Lewis remained a strong voice for peaceful pursuit of racial justice. His life was an example of the nonviolent protest model advocated by King. He was awarded the Medal of Freedom.

Today, many well-meaning Americans, peacefully protesting under Black Lives Matter signs and insignia, are unfortunately not aware of BLM co-founders Patrisse Cullors and Alicia Garza openly admitting to being “trained Marxist organizers.”

“The goal of Marxism is to force upon the laborers in society an awareness of their exploitation by the managerial class. Once the people become aware of this exploitation, they can ‘overthrow their oppressors’ and bring about a new type of society.” Source: Wikipedia.
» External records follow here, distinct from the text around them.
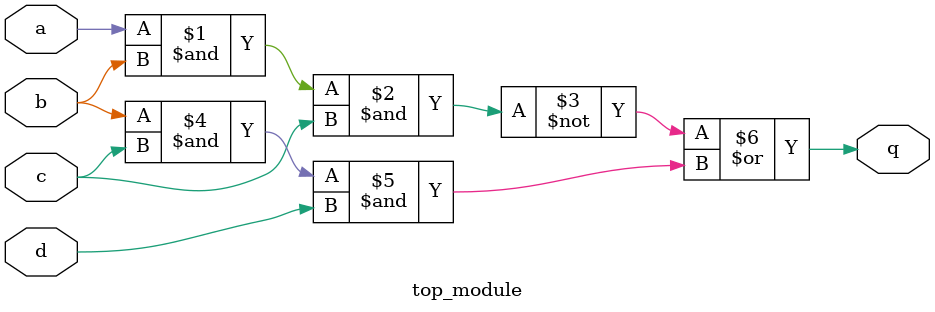
<source format=sv>
module top_module (
    input a,
    input b,
    input c,
    input d,
    output q
);

    assign q = ~(a & b & c) | (b & c & d);

endmodule

</source>
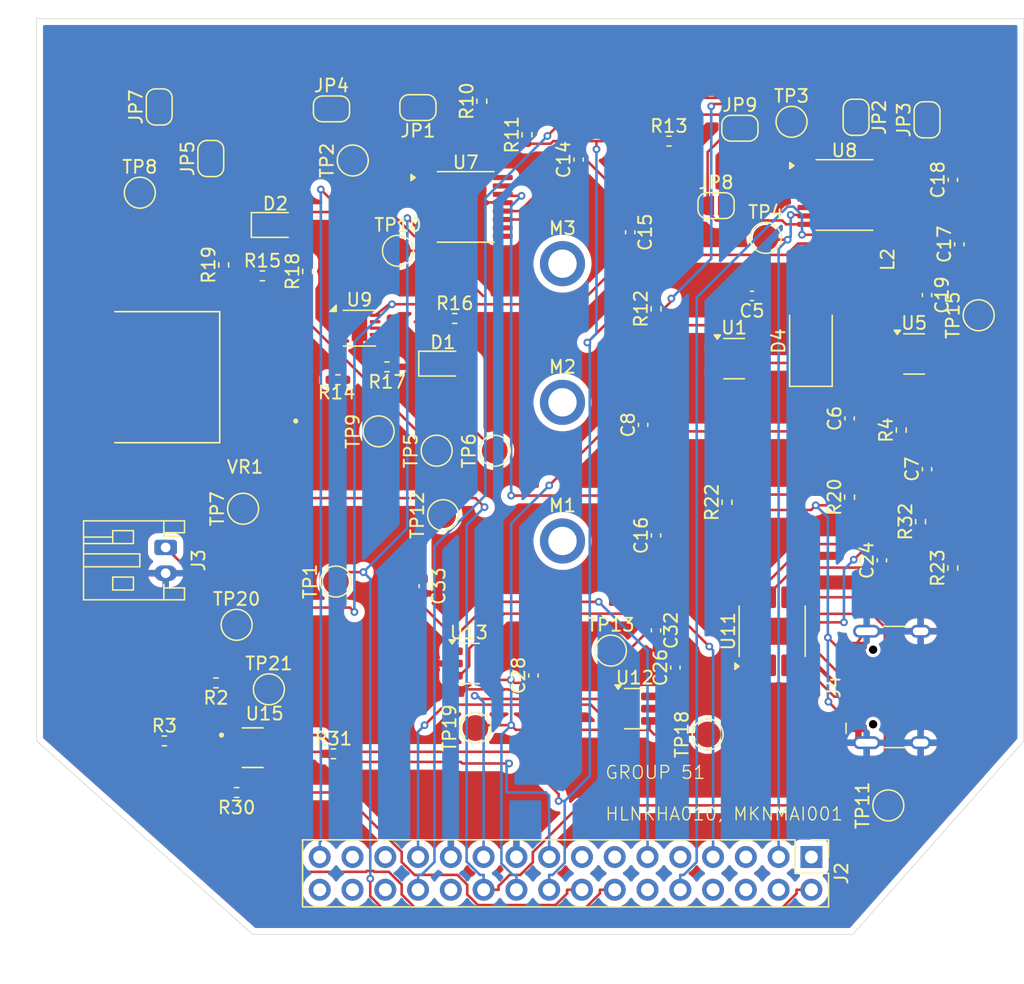
<source format=kicad_pcb>
(kicad_pcb
	(version 20241229)
	(generator "pcbnew")
	(generator_version "9.0")
	(general
		(thickness 1.6)
		(legacy_teardrops no)
	)
	(paper "A4")
	(layers
		(0 "F.Cu" signal)
		(2 "B.Cu" signal)
		(9 "F.Adhes" user "F.Adhesive")
		(11 "B.Adhes" user "B.Adhesive")
		(13 "F.Paste" user)
		(15 "B.Paste" user)
		(5 "F.SilkS" user "F.Silkscreen")
		(7 "B.SilkS" user "B.Silkscreen")
		(1 "F.Mask" user)
		(3 "B.Mask" user)
		(17 "Dwgs.User" user "User.Drawings")
		(19 "Cmts.User" user "User.Comments")
		(21 "Eco1.User" user "User.Eco1")
		(23 "Eco2.User" user "User.Eco2")
		(25 "Edge.Cuts" user)
		(27 "Margin" user)
		(31 "F.CrtYd" user "F.Courtyard")
		(29 "B.CrtYd" user "B.Courtyard")
		(35 "F.Fab" user)
		(33 "B.Fab" user)
		(39 "User.1" user)
		(41 "User.2" user)
		(43 "User.3" user)
		(45 "User.4" user)
	)
	(setup
		(pad_to_mask_clearance 0)
		(allow_soldermask_bridges_in_footprints no)
		(tenting front back)
		(pcbplotparams
			(layerselection 0x00000000_00000000_55555555_5755f5ff)
			(plot_on_all_layers_selection 0x00000000_00000000_00000000_00000000)
			(disableapertmacros no)
			(usegerberextensions yes)
			(usegerberattributes yes)
			(usegerberadvancedattributes yes)
			(creategerberjobfile yes)
			(dashed_line_dash_ratio 12.000000)
			(dashed_line_gap_ratio 3.000000)
			(svgprecision 4)
			(plotframeref no)
			(mode 1)
			(useauxorigin no)
			(hpglpennumber 1)
			(hpglpenspeed 20)
			(hpglpendiameter 15.000000)
			(pdf_front_fp_property_popups yes)
			(pdf_back_fp_property_popups yes)
			(pdf_metadata yes)
			(pdf_single_document no)
			(dxfpolygonmode yes)
			(dxfimperialunits yes)
			(dxfusepcbnewfont yes)
			(psnegative no)
			(psa4output no)
			(plot_black_and_white yes)
			(plotinvisibletext yes)
			(sketchpadsonfab no)
			(plotpadnumbers no)
			(hidednponfab no)
			(sketchdnponfab yes)
			(crossoutdnponfab yes)
			(subtractmaskfromsilk no)
			(outputformat 1)
			(mirror no)
			(drillshape 0)
			(scaleselection 1)
			(outputdirectory "New folder/")
		)
	)
	(net 0 "")
	(net 1 "BATT")
	(net 2 "GND")
	(net 3 "Net-(C6-Pad1)")
	(net 4 "HV")
	(net 5 "5V Out")
	(net 6 "3V3 Out")
	(net 7 "EXT_LOAD1_OUT")
	(net 8 "EXT_LOAD2_OUT")
	(net 9 "Net-(D2-A)")
	(net 10 "MOTOR3_CTRL2")
	(net 11 "CTRL_EXT_LOAD1")
	(net 12 "Motor2_A_OUT")
	(net 13 "I2C1_SCL")
	(net 14 "MOTOR4_CTRL2")
	(net 15 "CTRL_EXT_LOAD2")
	(net 16 "Motor4_A_OUT")
	(net 17 "MOTOR1_B_OUT")
	(net 18 "Net-(J4-VBUS-PadA4)")
	(net 19 "Net-(JP1-A)")
	(net 20 "Net-(JP1-B)")
	(net 21 "Net-(JP2-B)")
	(net 22 "Net-(JP2-A)")
	(net 23 "Net-(JP5-B)")
	(net 24 "Net-(JP8-A)")
	(net 25 "Net-(JP9-B)")
	(net 26 "Net-(U9-TS)")
	(net 27 "Net-(U9-~{CHG})")
	(net 28 "Net-(U9-PRETERM)")
	(net 29 "Net-(U7-VCP)")
	(net 30 "Net-(U7-VINT)")
	(net 31 "Net-(U8-VCP)")
	(net 32 "Net-(U8-VINT)")
	(net 33 "Net-(U11-GND)")
	(net 34 "Net-(U11-VBUS)")
	(net 35 "Net-(D1-A)")
	(net 36 "Net-(D4-A)")
	(net 37 "/USART2_TX")
	(net 38 "/Motor4_B_OUT")
	(net 39 "/MOTOR3_A_OUT")
	(net 40 "unconnected-(J2-Pin_15-Pad15)")
	(net 41 "/FAST_CHARGE_CTRL")
	(net 42 "/Motor2_B_OUT")
	(net 43 "/MOTOR1_CTRL2")
	(net 44 "I2C1_SDA")
	(net 45 "/MOTOR3_B_OUT")
	(net 46 "/MOTOR1_A_OUT")
	(net 47 "/MOTOR3_CTRL1")
	(net 48 "/USART2_RX")
	(net 49 "/MOTOR2_CTRL1")
	(net 50 "/MOTOR1_CTRL1")
	(net 51 "/MOTOR2_CTRL2")
	(net 52 "/MOTOR4_CTRL1")
	(net 53 "Net-(U11-DP)")
	(net 54 "Net-(U11-DM)")
	(net 55 "Net-(J4-CC2)")
	(net 56 "unconnected-(J4-SBU2-PadB8)")
	(net 57 "unconnected-(J4-SBU1-PadA8)")
	(net 58 "unconnected-(JP3-A-Pad1)")
	(net 59 "unconnected-(JP4-A-Pad1)")
	(net 60 "Net-(JP5-A)")
	(net 61 "unconnected-(JP7-B-Pad2)")
	(net 62 "unconnected-(JP8-B-Pad2)")
	(net 63 "Net-(U15-VIN+)")
	(net 64 "Net-(U9-~{PG})")
	(net 65 "Net-(U9-ISET)")
	(net 66 "Net-(U9-ISET2)")
	(net 67 "Net-(U11-CFG1)")
	(net 68 "Net-(R23-Pad1)")
	(net 69 "MOTOR1_A_OUT ")
	(net 70 "MOTOR3_A_OUT ")
	(net 71 "Net-(U9-IN)")
	(net 72 "unconnected-(U1-NC-Pad4)")
	(net 73 "unconnected-(U5-NC-Pad3)")
	(net 74 "unconnected-(U5-NC-Pad5)")
	(net 75 "MOTOR1_CTRL2 ")
	(net 76 "MOTOR2_CTRL2 ")
	(net 77 "Motor2_B_OUT ")
	(net 78 "MOTOR1_CTRL1 ")
	(net 79 "MOTOR2_CTRL1 ")
	(net 80 "MOTOR3_CTRL1 ")
	(net 81 "MOTOR3_B_OUT ")
	(net 82 "Motor4_B_OUT ")
	(net 83 "MOTOR4_CTRL1 ")
	(net 84 "unconnected-(U11-PG-Pad10)")
	(net 85 "unconnected-(U11-CFG2-Pad2)")
	(net 86 "unconnected-(U11-CFG3-Pad3)")
	(net 87 "unconnected-(U12-VIN-Pad6)")
	(net 88 "unconnected-(U12-GND-Pad5)")
	(net 89 "unconnected-(U13-VIN-Pad6)")
	(net 90 "unconnected-(U13-GND-Pad5)")
	(footprint "Resistor_SMD:R_0402_1005Metric_Pad0.72x0.64mm_HandSolder" (layer "F.Cu") (at 120 73.5975 90))
	(footprint "Package_SO:TSSOP-16-1EP_4.4x5mm_P0.65mm_EP3x3mm" (layer "F.Cu") (at 132.25 68.6))
	(footprint "TestPoint:TestPoint_Pad_D2.0mm" (layer "F.Cu") (at 155.5 71))
	(footprint "Conveter:VREG_LM2596SX-5.0_NOPB" (layer "F.Cu") (at 110.455 81.8 180))
	(footprint "Capacitor_SMD:C_0402_1005Metric_Pad0.74x0.62mm_HandSolder" (layer "F.Cu") (at 168 88.9325 90))
	(footprint "Capacitor_SMD:C_0402_1005Metric_Pad0.74x0.62mm_HandSolder" (layer "F.Cu") (at 145 70.5675 -90))
	(footprint "Capacitor_SMD:C_0402_1005Metric_Pad0.74x0.62mm_HandSolder" (layer "F.Cu") (at 168 75.4325 -90))
	(footprint "Capacitor_SMD:C_0402_1005Metric_Pad0.74x0.62mm_HandSolder" (layer "F.Cu") (at 170.5 71.5 90))
	(footprint "Resistor_SMD:R_0402_1005Metric_Pad0.72x0.64mm_HandSolder" (layer "F.Cu") (at 166 85.9025 90))
	(footprint "TestPoint:TestPoint_Pad_D2.0mm" (layer "F.Cu") (at 133 109 90))
	(footprint "Capacitor_SMD:C_0402_1005Metric_Pad0.74x0.62mm_HandSolder" (layer "F.Cu") (at 147 101.4325 -90))
	(footprint "Package_SO:SSOP-10-1EP_3.9x4.9mm_P1mm_EP2.1x3.3mm" (layer "F.Cu") (at 156 101.5 90))
	(footprint "Capacitor_SMD:C_0402_1005Metric_Pad0.74x0.62mm_HandSolder" (layer "F.Cu") (at 129 98 -90))
	(footprint "Package_SO:TSSOP-16-1EP_4.4x5mm_P0.65mm_EP3x3mm" (layer "F.Cu") (at 161.6 67.675))
	(footprint "Capacitor_SMD:C_0402_1005Metric_Pad0.74x0.62mm_HandSolder" (layer "F.Cu") (at 164.5 96 90))
	(footprint "Jumper:SolderJumper-2_P1.3mm_Open_RoundedPad1.0x1.5mm" (layer "F.Cu") (at 151.65 68.5))
	(footprint "Jumper:SolderJumper-2_P1.3mm_Open_RoundedPad1.0x1.5mm" (layer "F.Cu") (at 108.5 60.85 90))
	(footprint "Jumper:SolderJumper-2_P1.3mm_Open_RoundedPad1.0x1.5mm" (layer "F.Cu") (at 121.85 61))
	(footprint "TestPoint:TestPoint_Pad_D2.0mm" (layer "F.Cu") (at 172 77 90))
	(footprint "TestPoint:TestPoint_Pad_D2.0mm" (layer "F.Cu") (at 107 67.5))
	(footprint "INA219BIDCNR:SOT65P280X145-8N" (layer "F.Cu") (at 115.745 110.525))
	(footprint "Resistor_SMD:R_0402_1005Metric_Pad0.72x0.64mm_HandSolder" (layer "F.Cu") (at 126.1525 81 180))
	(footprint "TestPoint:TestPoint_Pad_D2.0mm" (layer "F.Cu") (at 165 115 90))
	(footprint "Capacitor_SMD:C_0402_1005Metric_Pad0.74x0.62mm_HandSolder" (layer "F.Cu") (at 154.4325 75.5 180))
	(footprint "Connector_PinHeader_2.54mm:PinHeader_2x16_P2.54mm_Vertical" (layer "F.Cu") (at 159.04 119 -90))
	(footprint "Resistor_SMD:R_0402_1005Metric_Pad0.72x0.64mm_HandSolder" (layer "F.Cu") (at 147 76.5 90))
	(footprint "Package_TO_SOT_SMD:SOT-23-5" (layer "F.Cu") (at 153.05 80.3625))
	(footprint "Resistor_SMD:R_0402_1005Metric_Pad0.72x0.64mm_HandSolder" (layer "F.Cu") (at 116.5 73.945))
	(footprint "TestPoint:TestPoint_Pad_D2.0mm" (layer "F.Cu") (at 122.1925 97.645 90))
	(footprint "Package_SON:WSON-10-1EP_2.5x2.5mm_P0.5mm_EP1.2x2mm" (layer "F.Cu") (at 124.015 78))
	(footprint "Jumper:SolderJumper-2_P1.3mm_Open_RoundedPad1.0x1.5mm" (layer "F.Cu") (at 128.55 60.9 180))
	(footprint "TestPoint:TestPoint_Pad_D2.0mm" (layer "F.Cu") (at 151 109.5 90))
	(footprint "Capacitor_SMD:C_0402_1005Metric_Pad0.74x0.62mm_HandSolder" (layer "F.Cu") (at 141 64.9325 90))
	(footprint "TestPoint:TestPoint_Pad_D2.0mm" (layer "F.Cu") (at 134.5 87.5 90))
	(footprint "MountingHole:MountingHole_2.2mm_M2_ISO7380_Pad_TopBottom" (layer "F.Cu") (at 139.75 73))
	(footprint "TestPoint:TestPoint_Pad_D2.0mm"
		(layer "F.Cu")
		(uuid "831af98e-6f40-4e19-867b-3ac266175b7b")
		(at 127 72)
		(descr "SMD pad as test Point, diameter 2.0mm")
		(tags "test point SMD pad")
		(property "Reference" "TP10"
			(at 0 -1.998 0)
			(layer "F.SilkS")
			(uuid "26cda6fa-1e10-4224-a10c-ad161e221440")
			(effects
				(font
					(size 1 1)
					(thickness 0.15)
				)
			)
		)
		(property "Value" "TestPoint"
			(at 0 2.05 0)
			(layer "F.Fab")
			(uuid "5eac2d8b-39f5-4f3d-96e5-34f284c7195c")
			(effects
				(font
					(size 1 1)
					(thickness 0.15)
				)
			)
		)
		(property "Datasheet" ""
			(at 0 0 0)
			(unlocked yes)
			(layer "F.Fab")
			(hide yes)
			(uuid "013ce5bb-00e4-4c6c-9d9a-d7057d9ca2c0")
			(effects
				(font
					(size 1.27 1.27)
					(thickness 0.15)
				)
			)
		)
		(property "Description" "test point"
			(at 0 0 0)
			(unlocked yes)
			(layer "F.Fab")
			(hide yes)
			(uuid "d9c1d2b9-9514-4023-8ee2-000c88efbbd9")
			(e
... [651315 chars truncated]
</source>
Mainstream media describe nightly Marxist protests in Portland as “mostly peaceful,” conveniently ignoring video of anarchists in para-military gear, some displaying BLM insignia, setting fire to the federal courthouse. Intentional Marxist attacks on United States facilities, resulting in serious injuries to legitimate protesters and law enforcement officers, are not “peaceful protests.”

It is time to honor the life’s work of Congressman Lewis by daring to collectively call for an end to unwarranted anti-police street protests, so often followed by destructive riots. In their place: constructive, peaceful community dialogue.

It is time to symbolically link arms with Lewis to walk non-violently again across that infamous bridge, united as “OneAmerica,” dedicated to individual freedom, God-given rights, liberty and justice for all.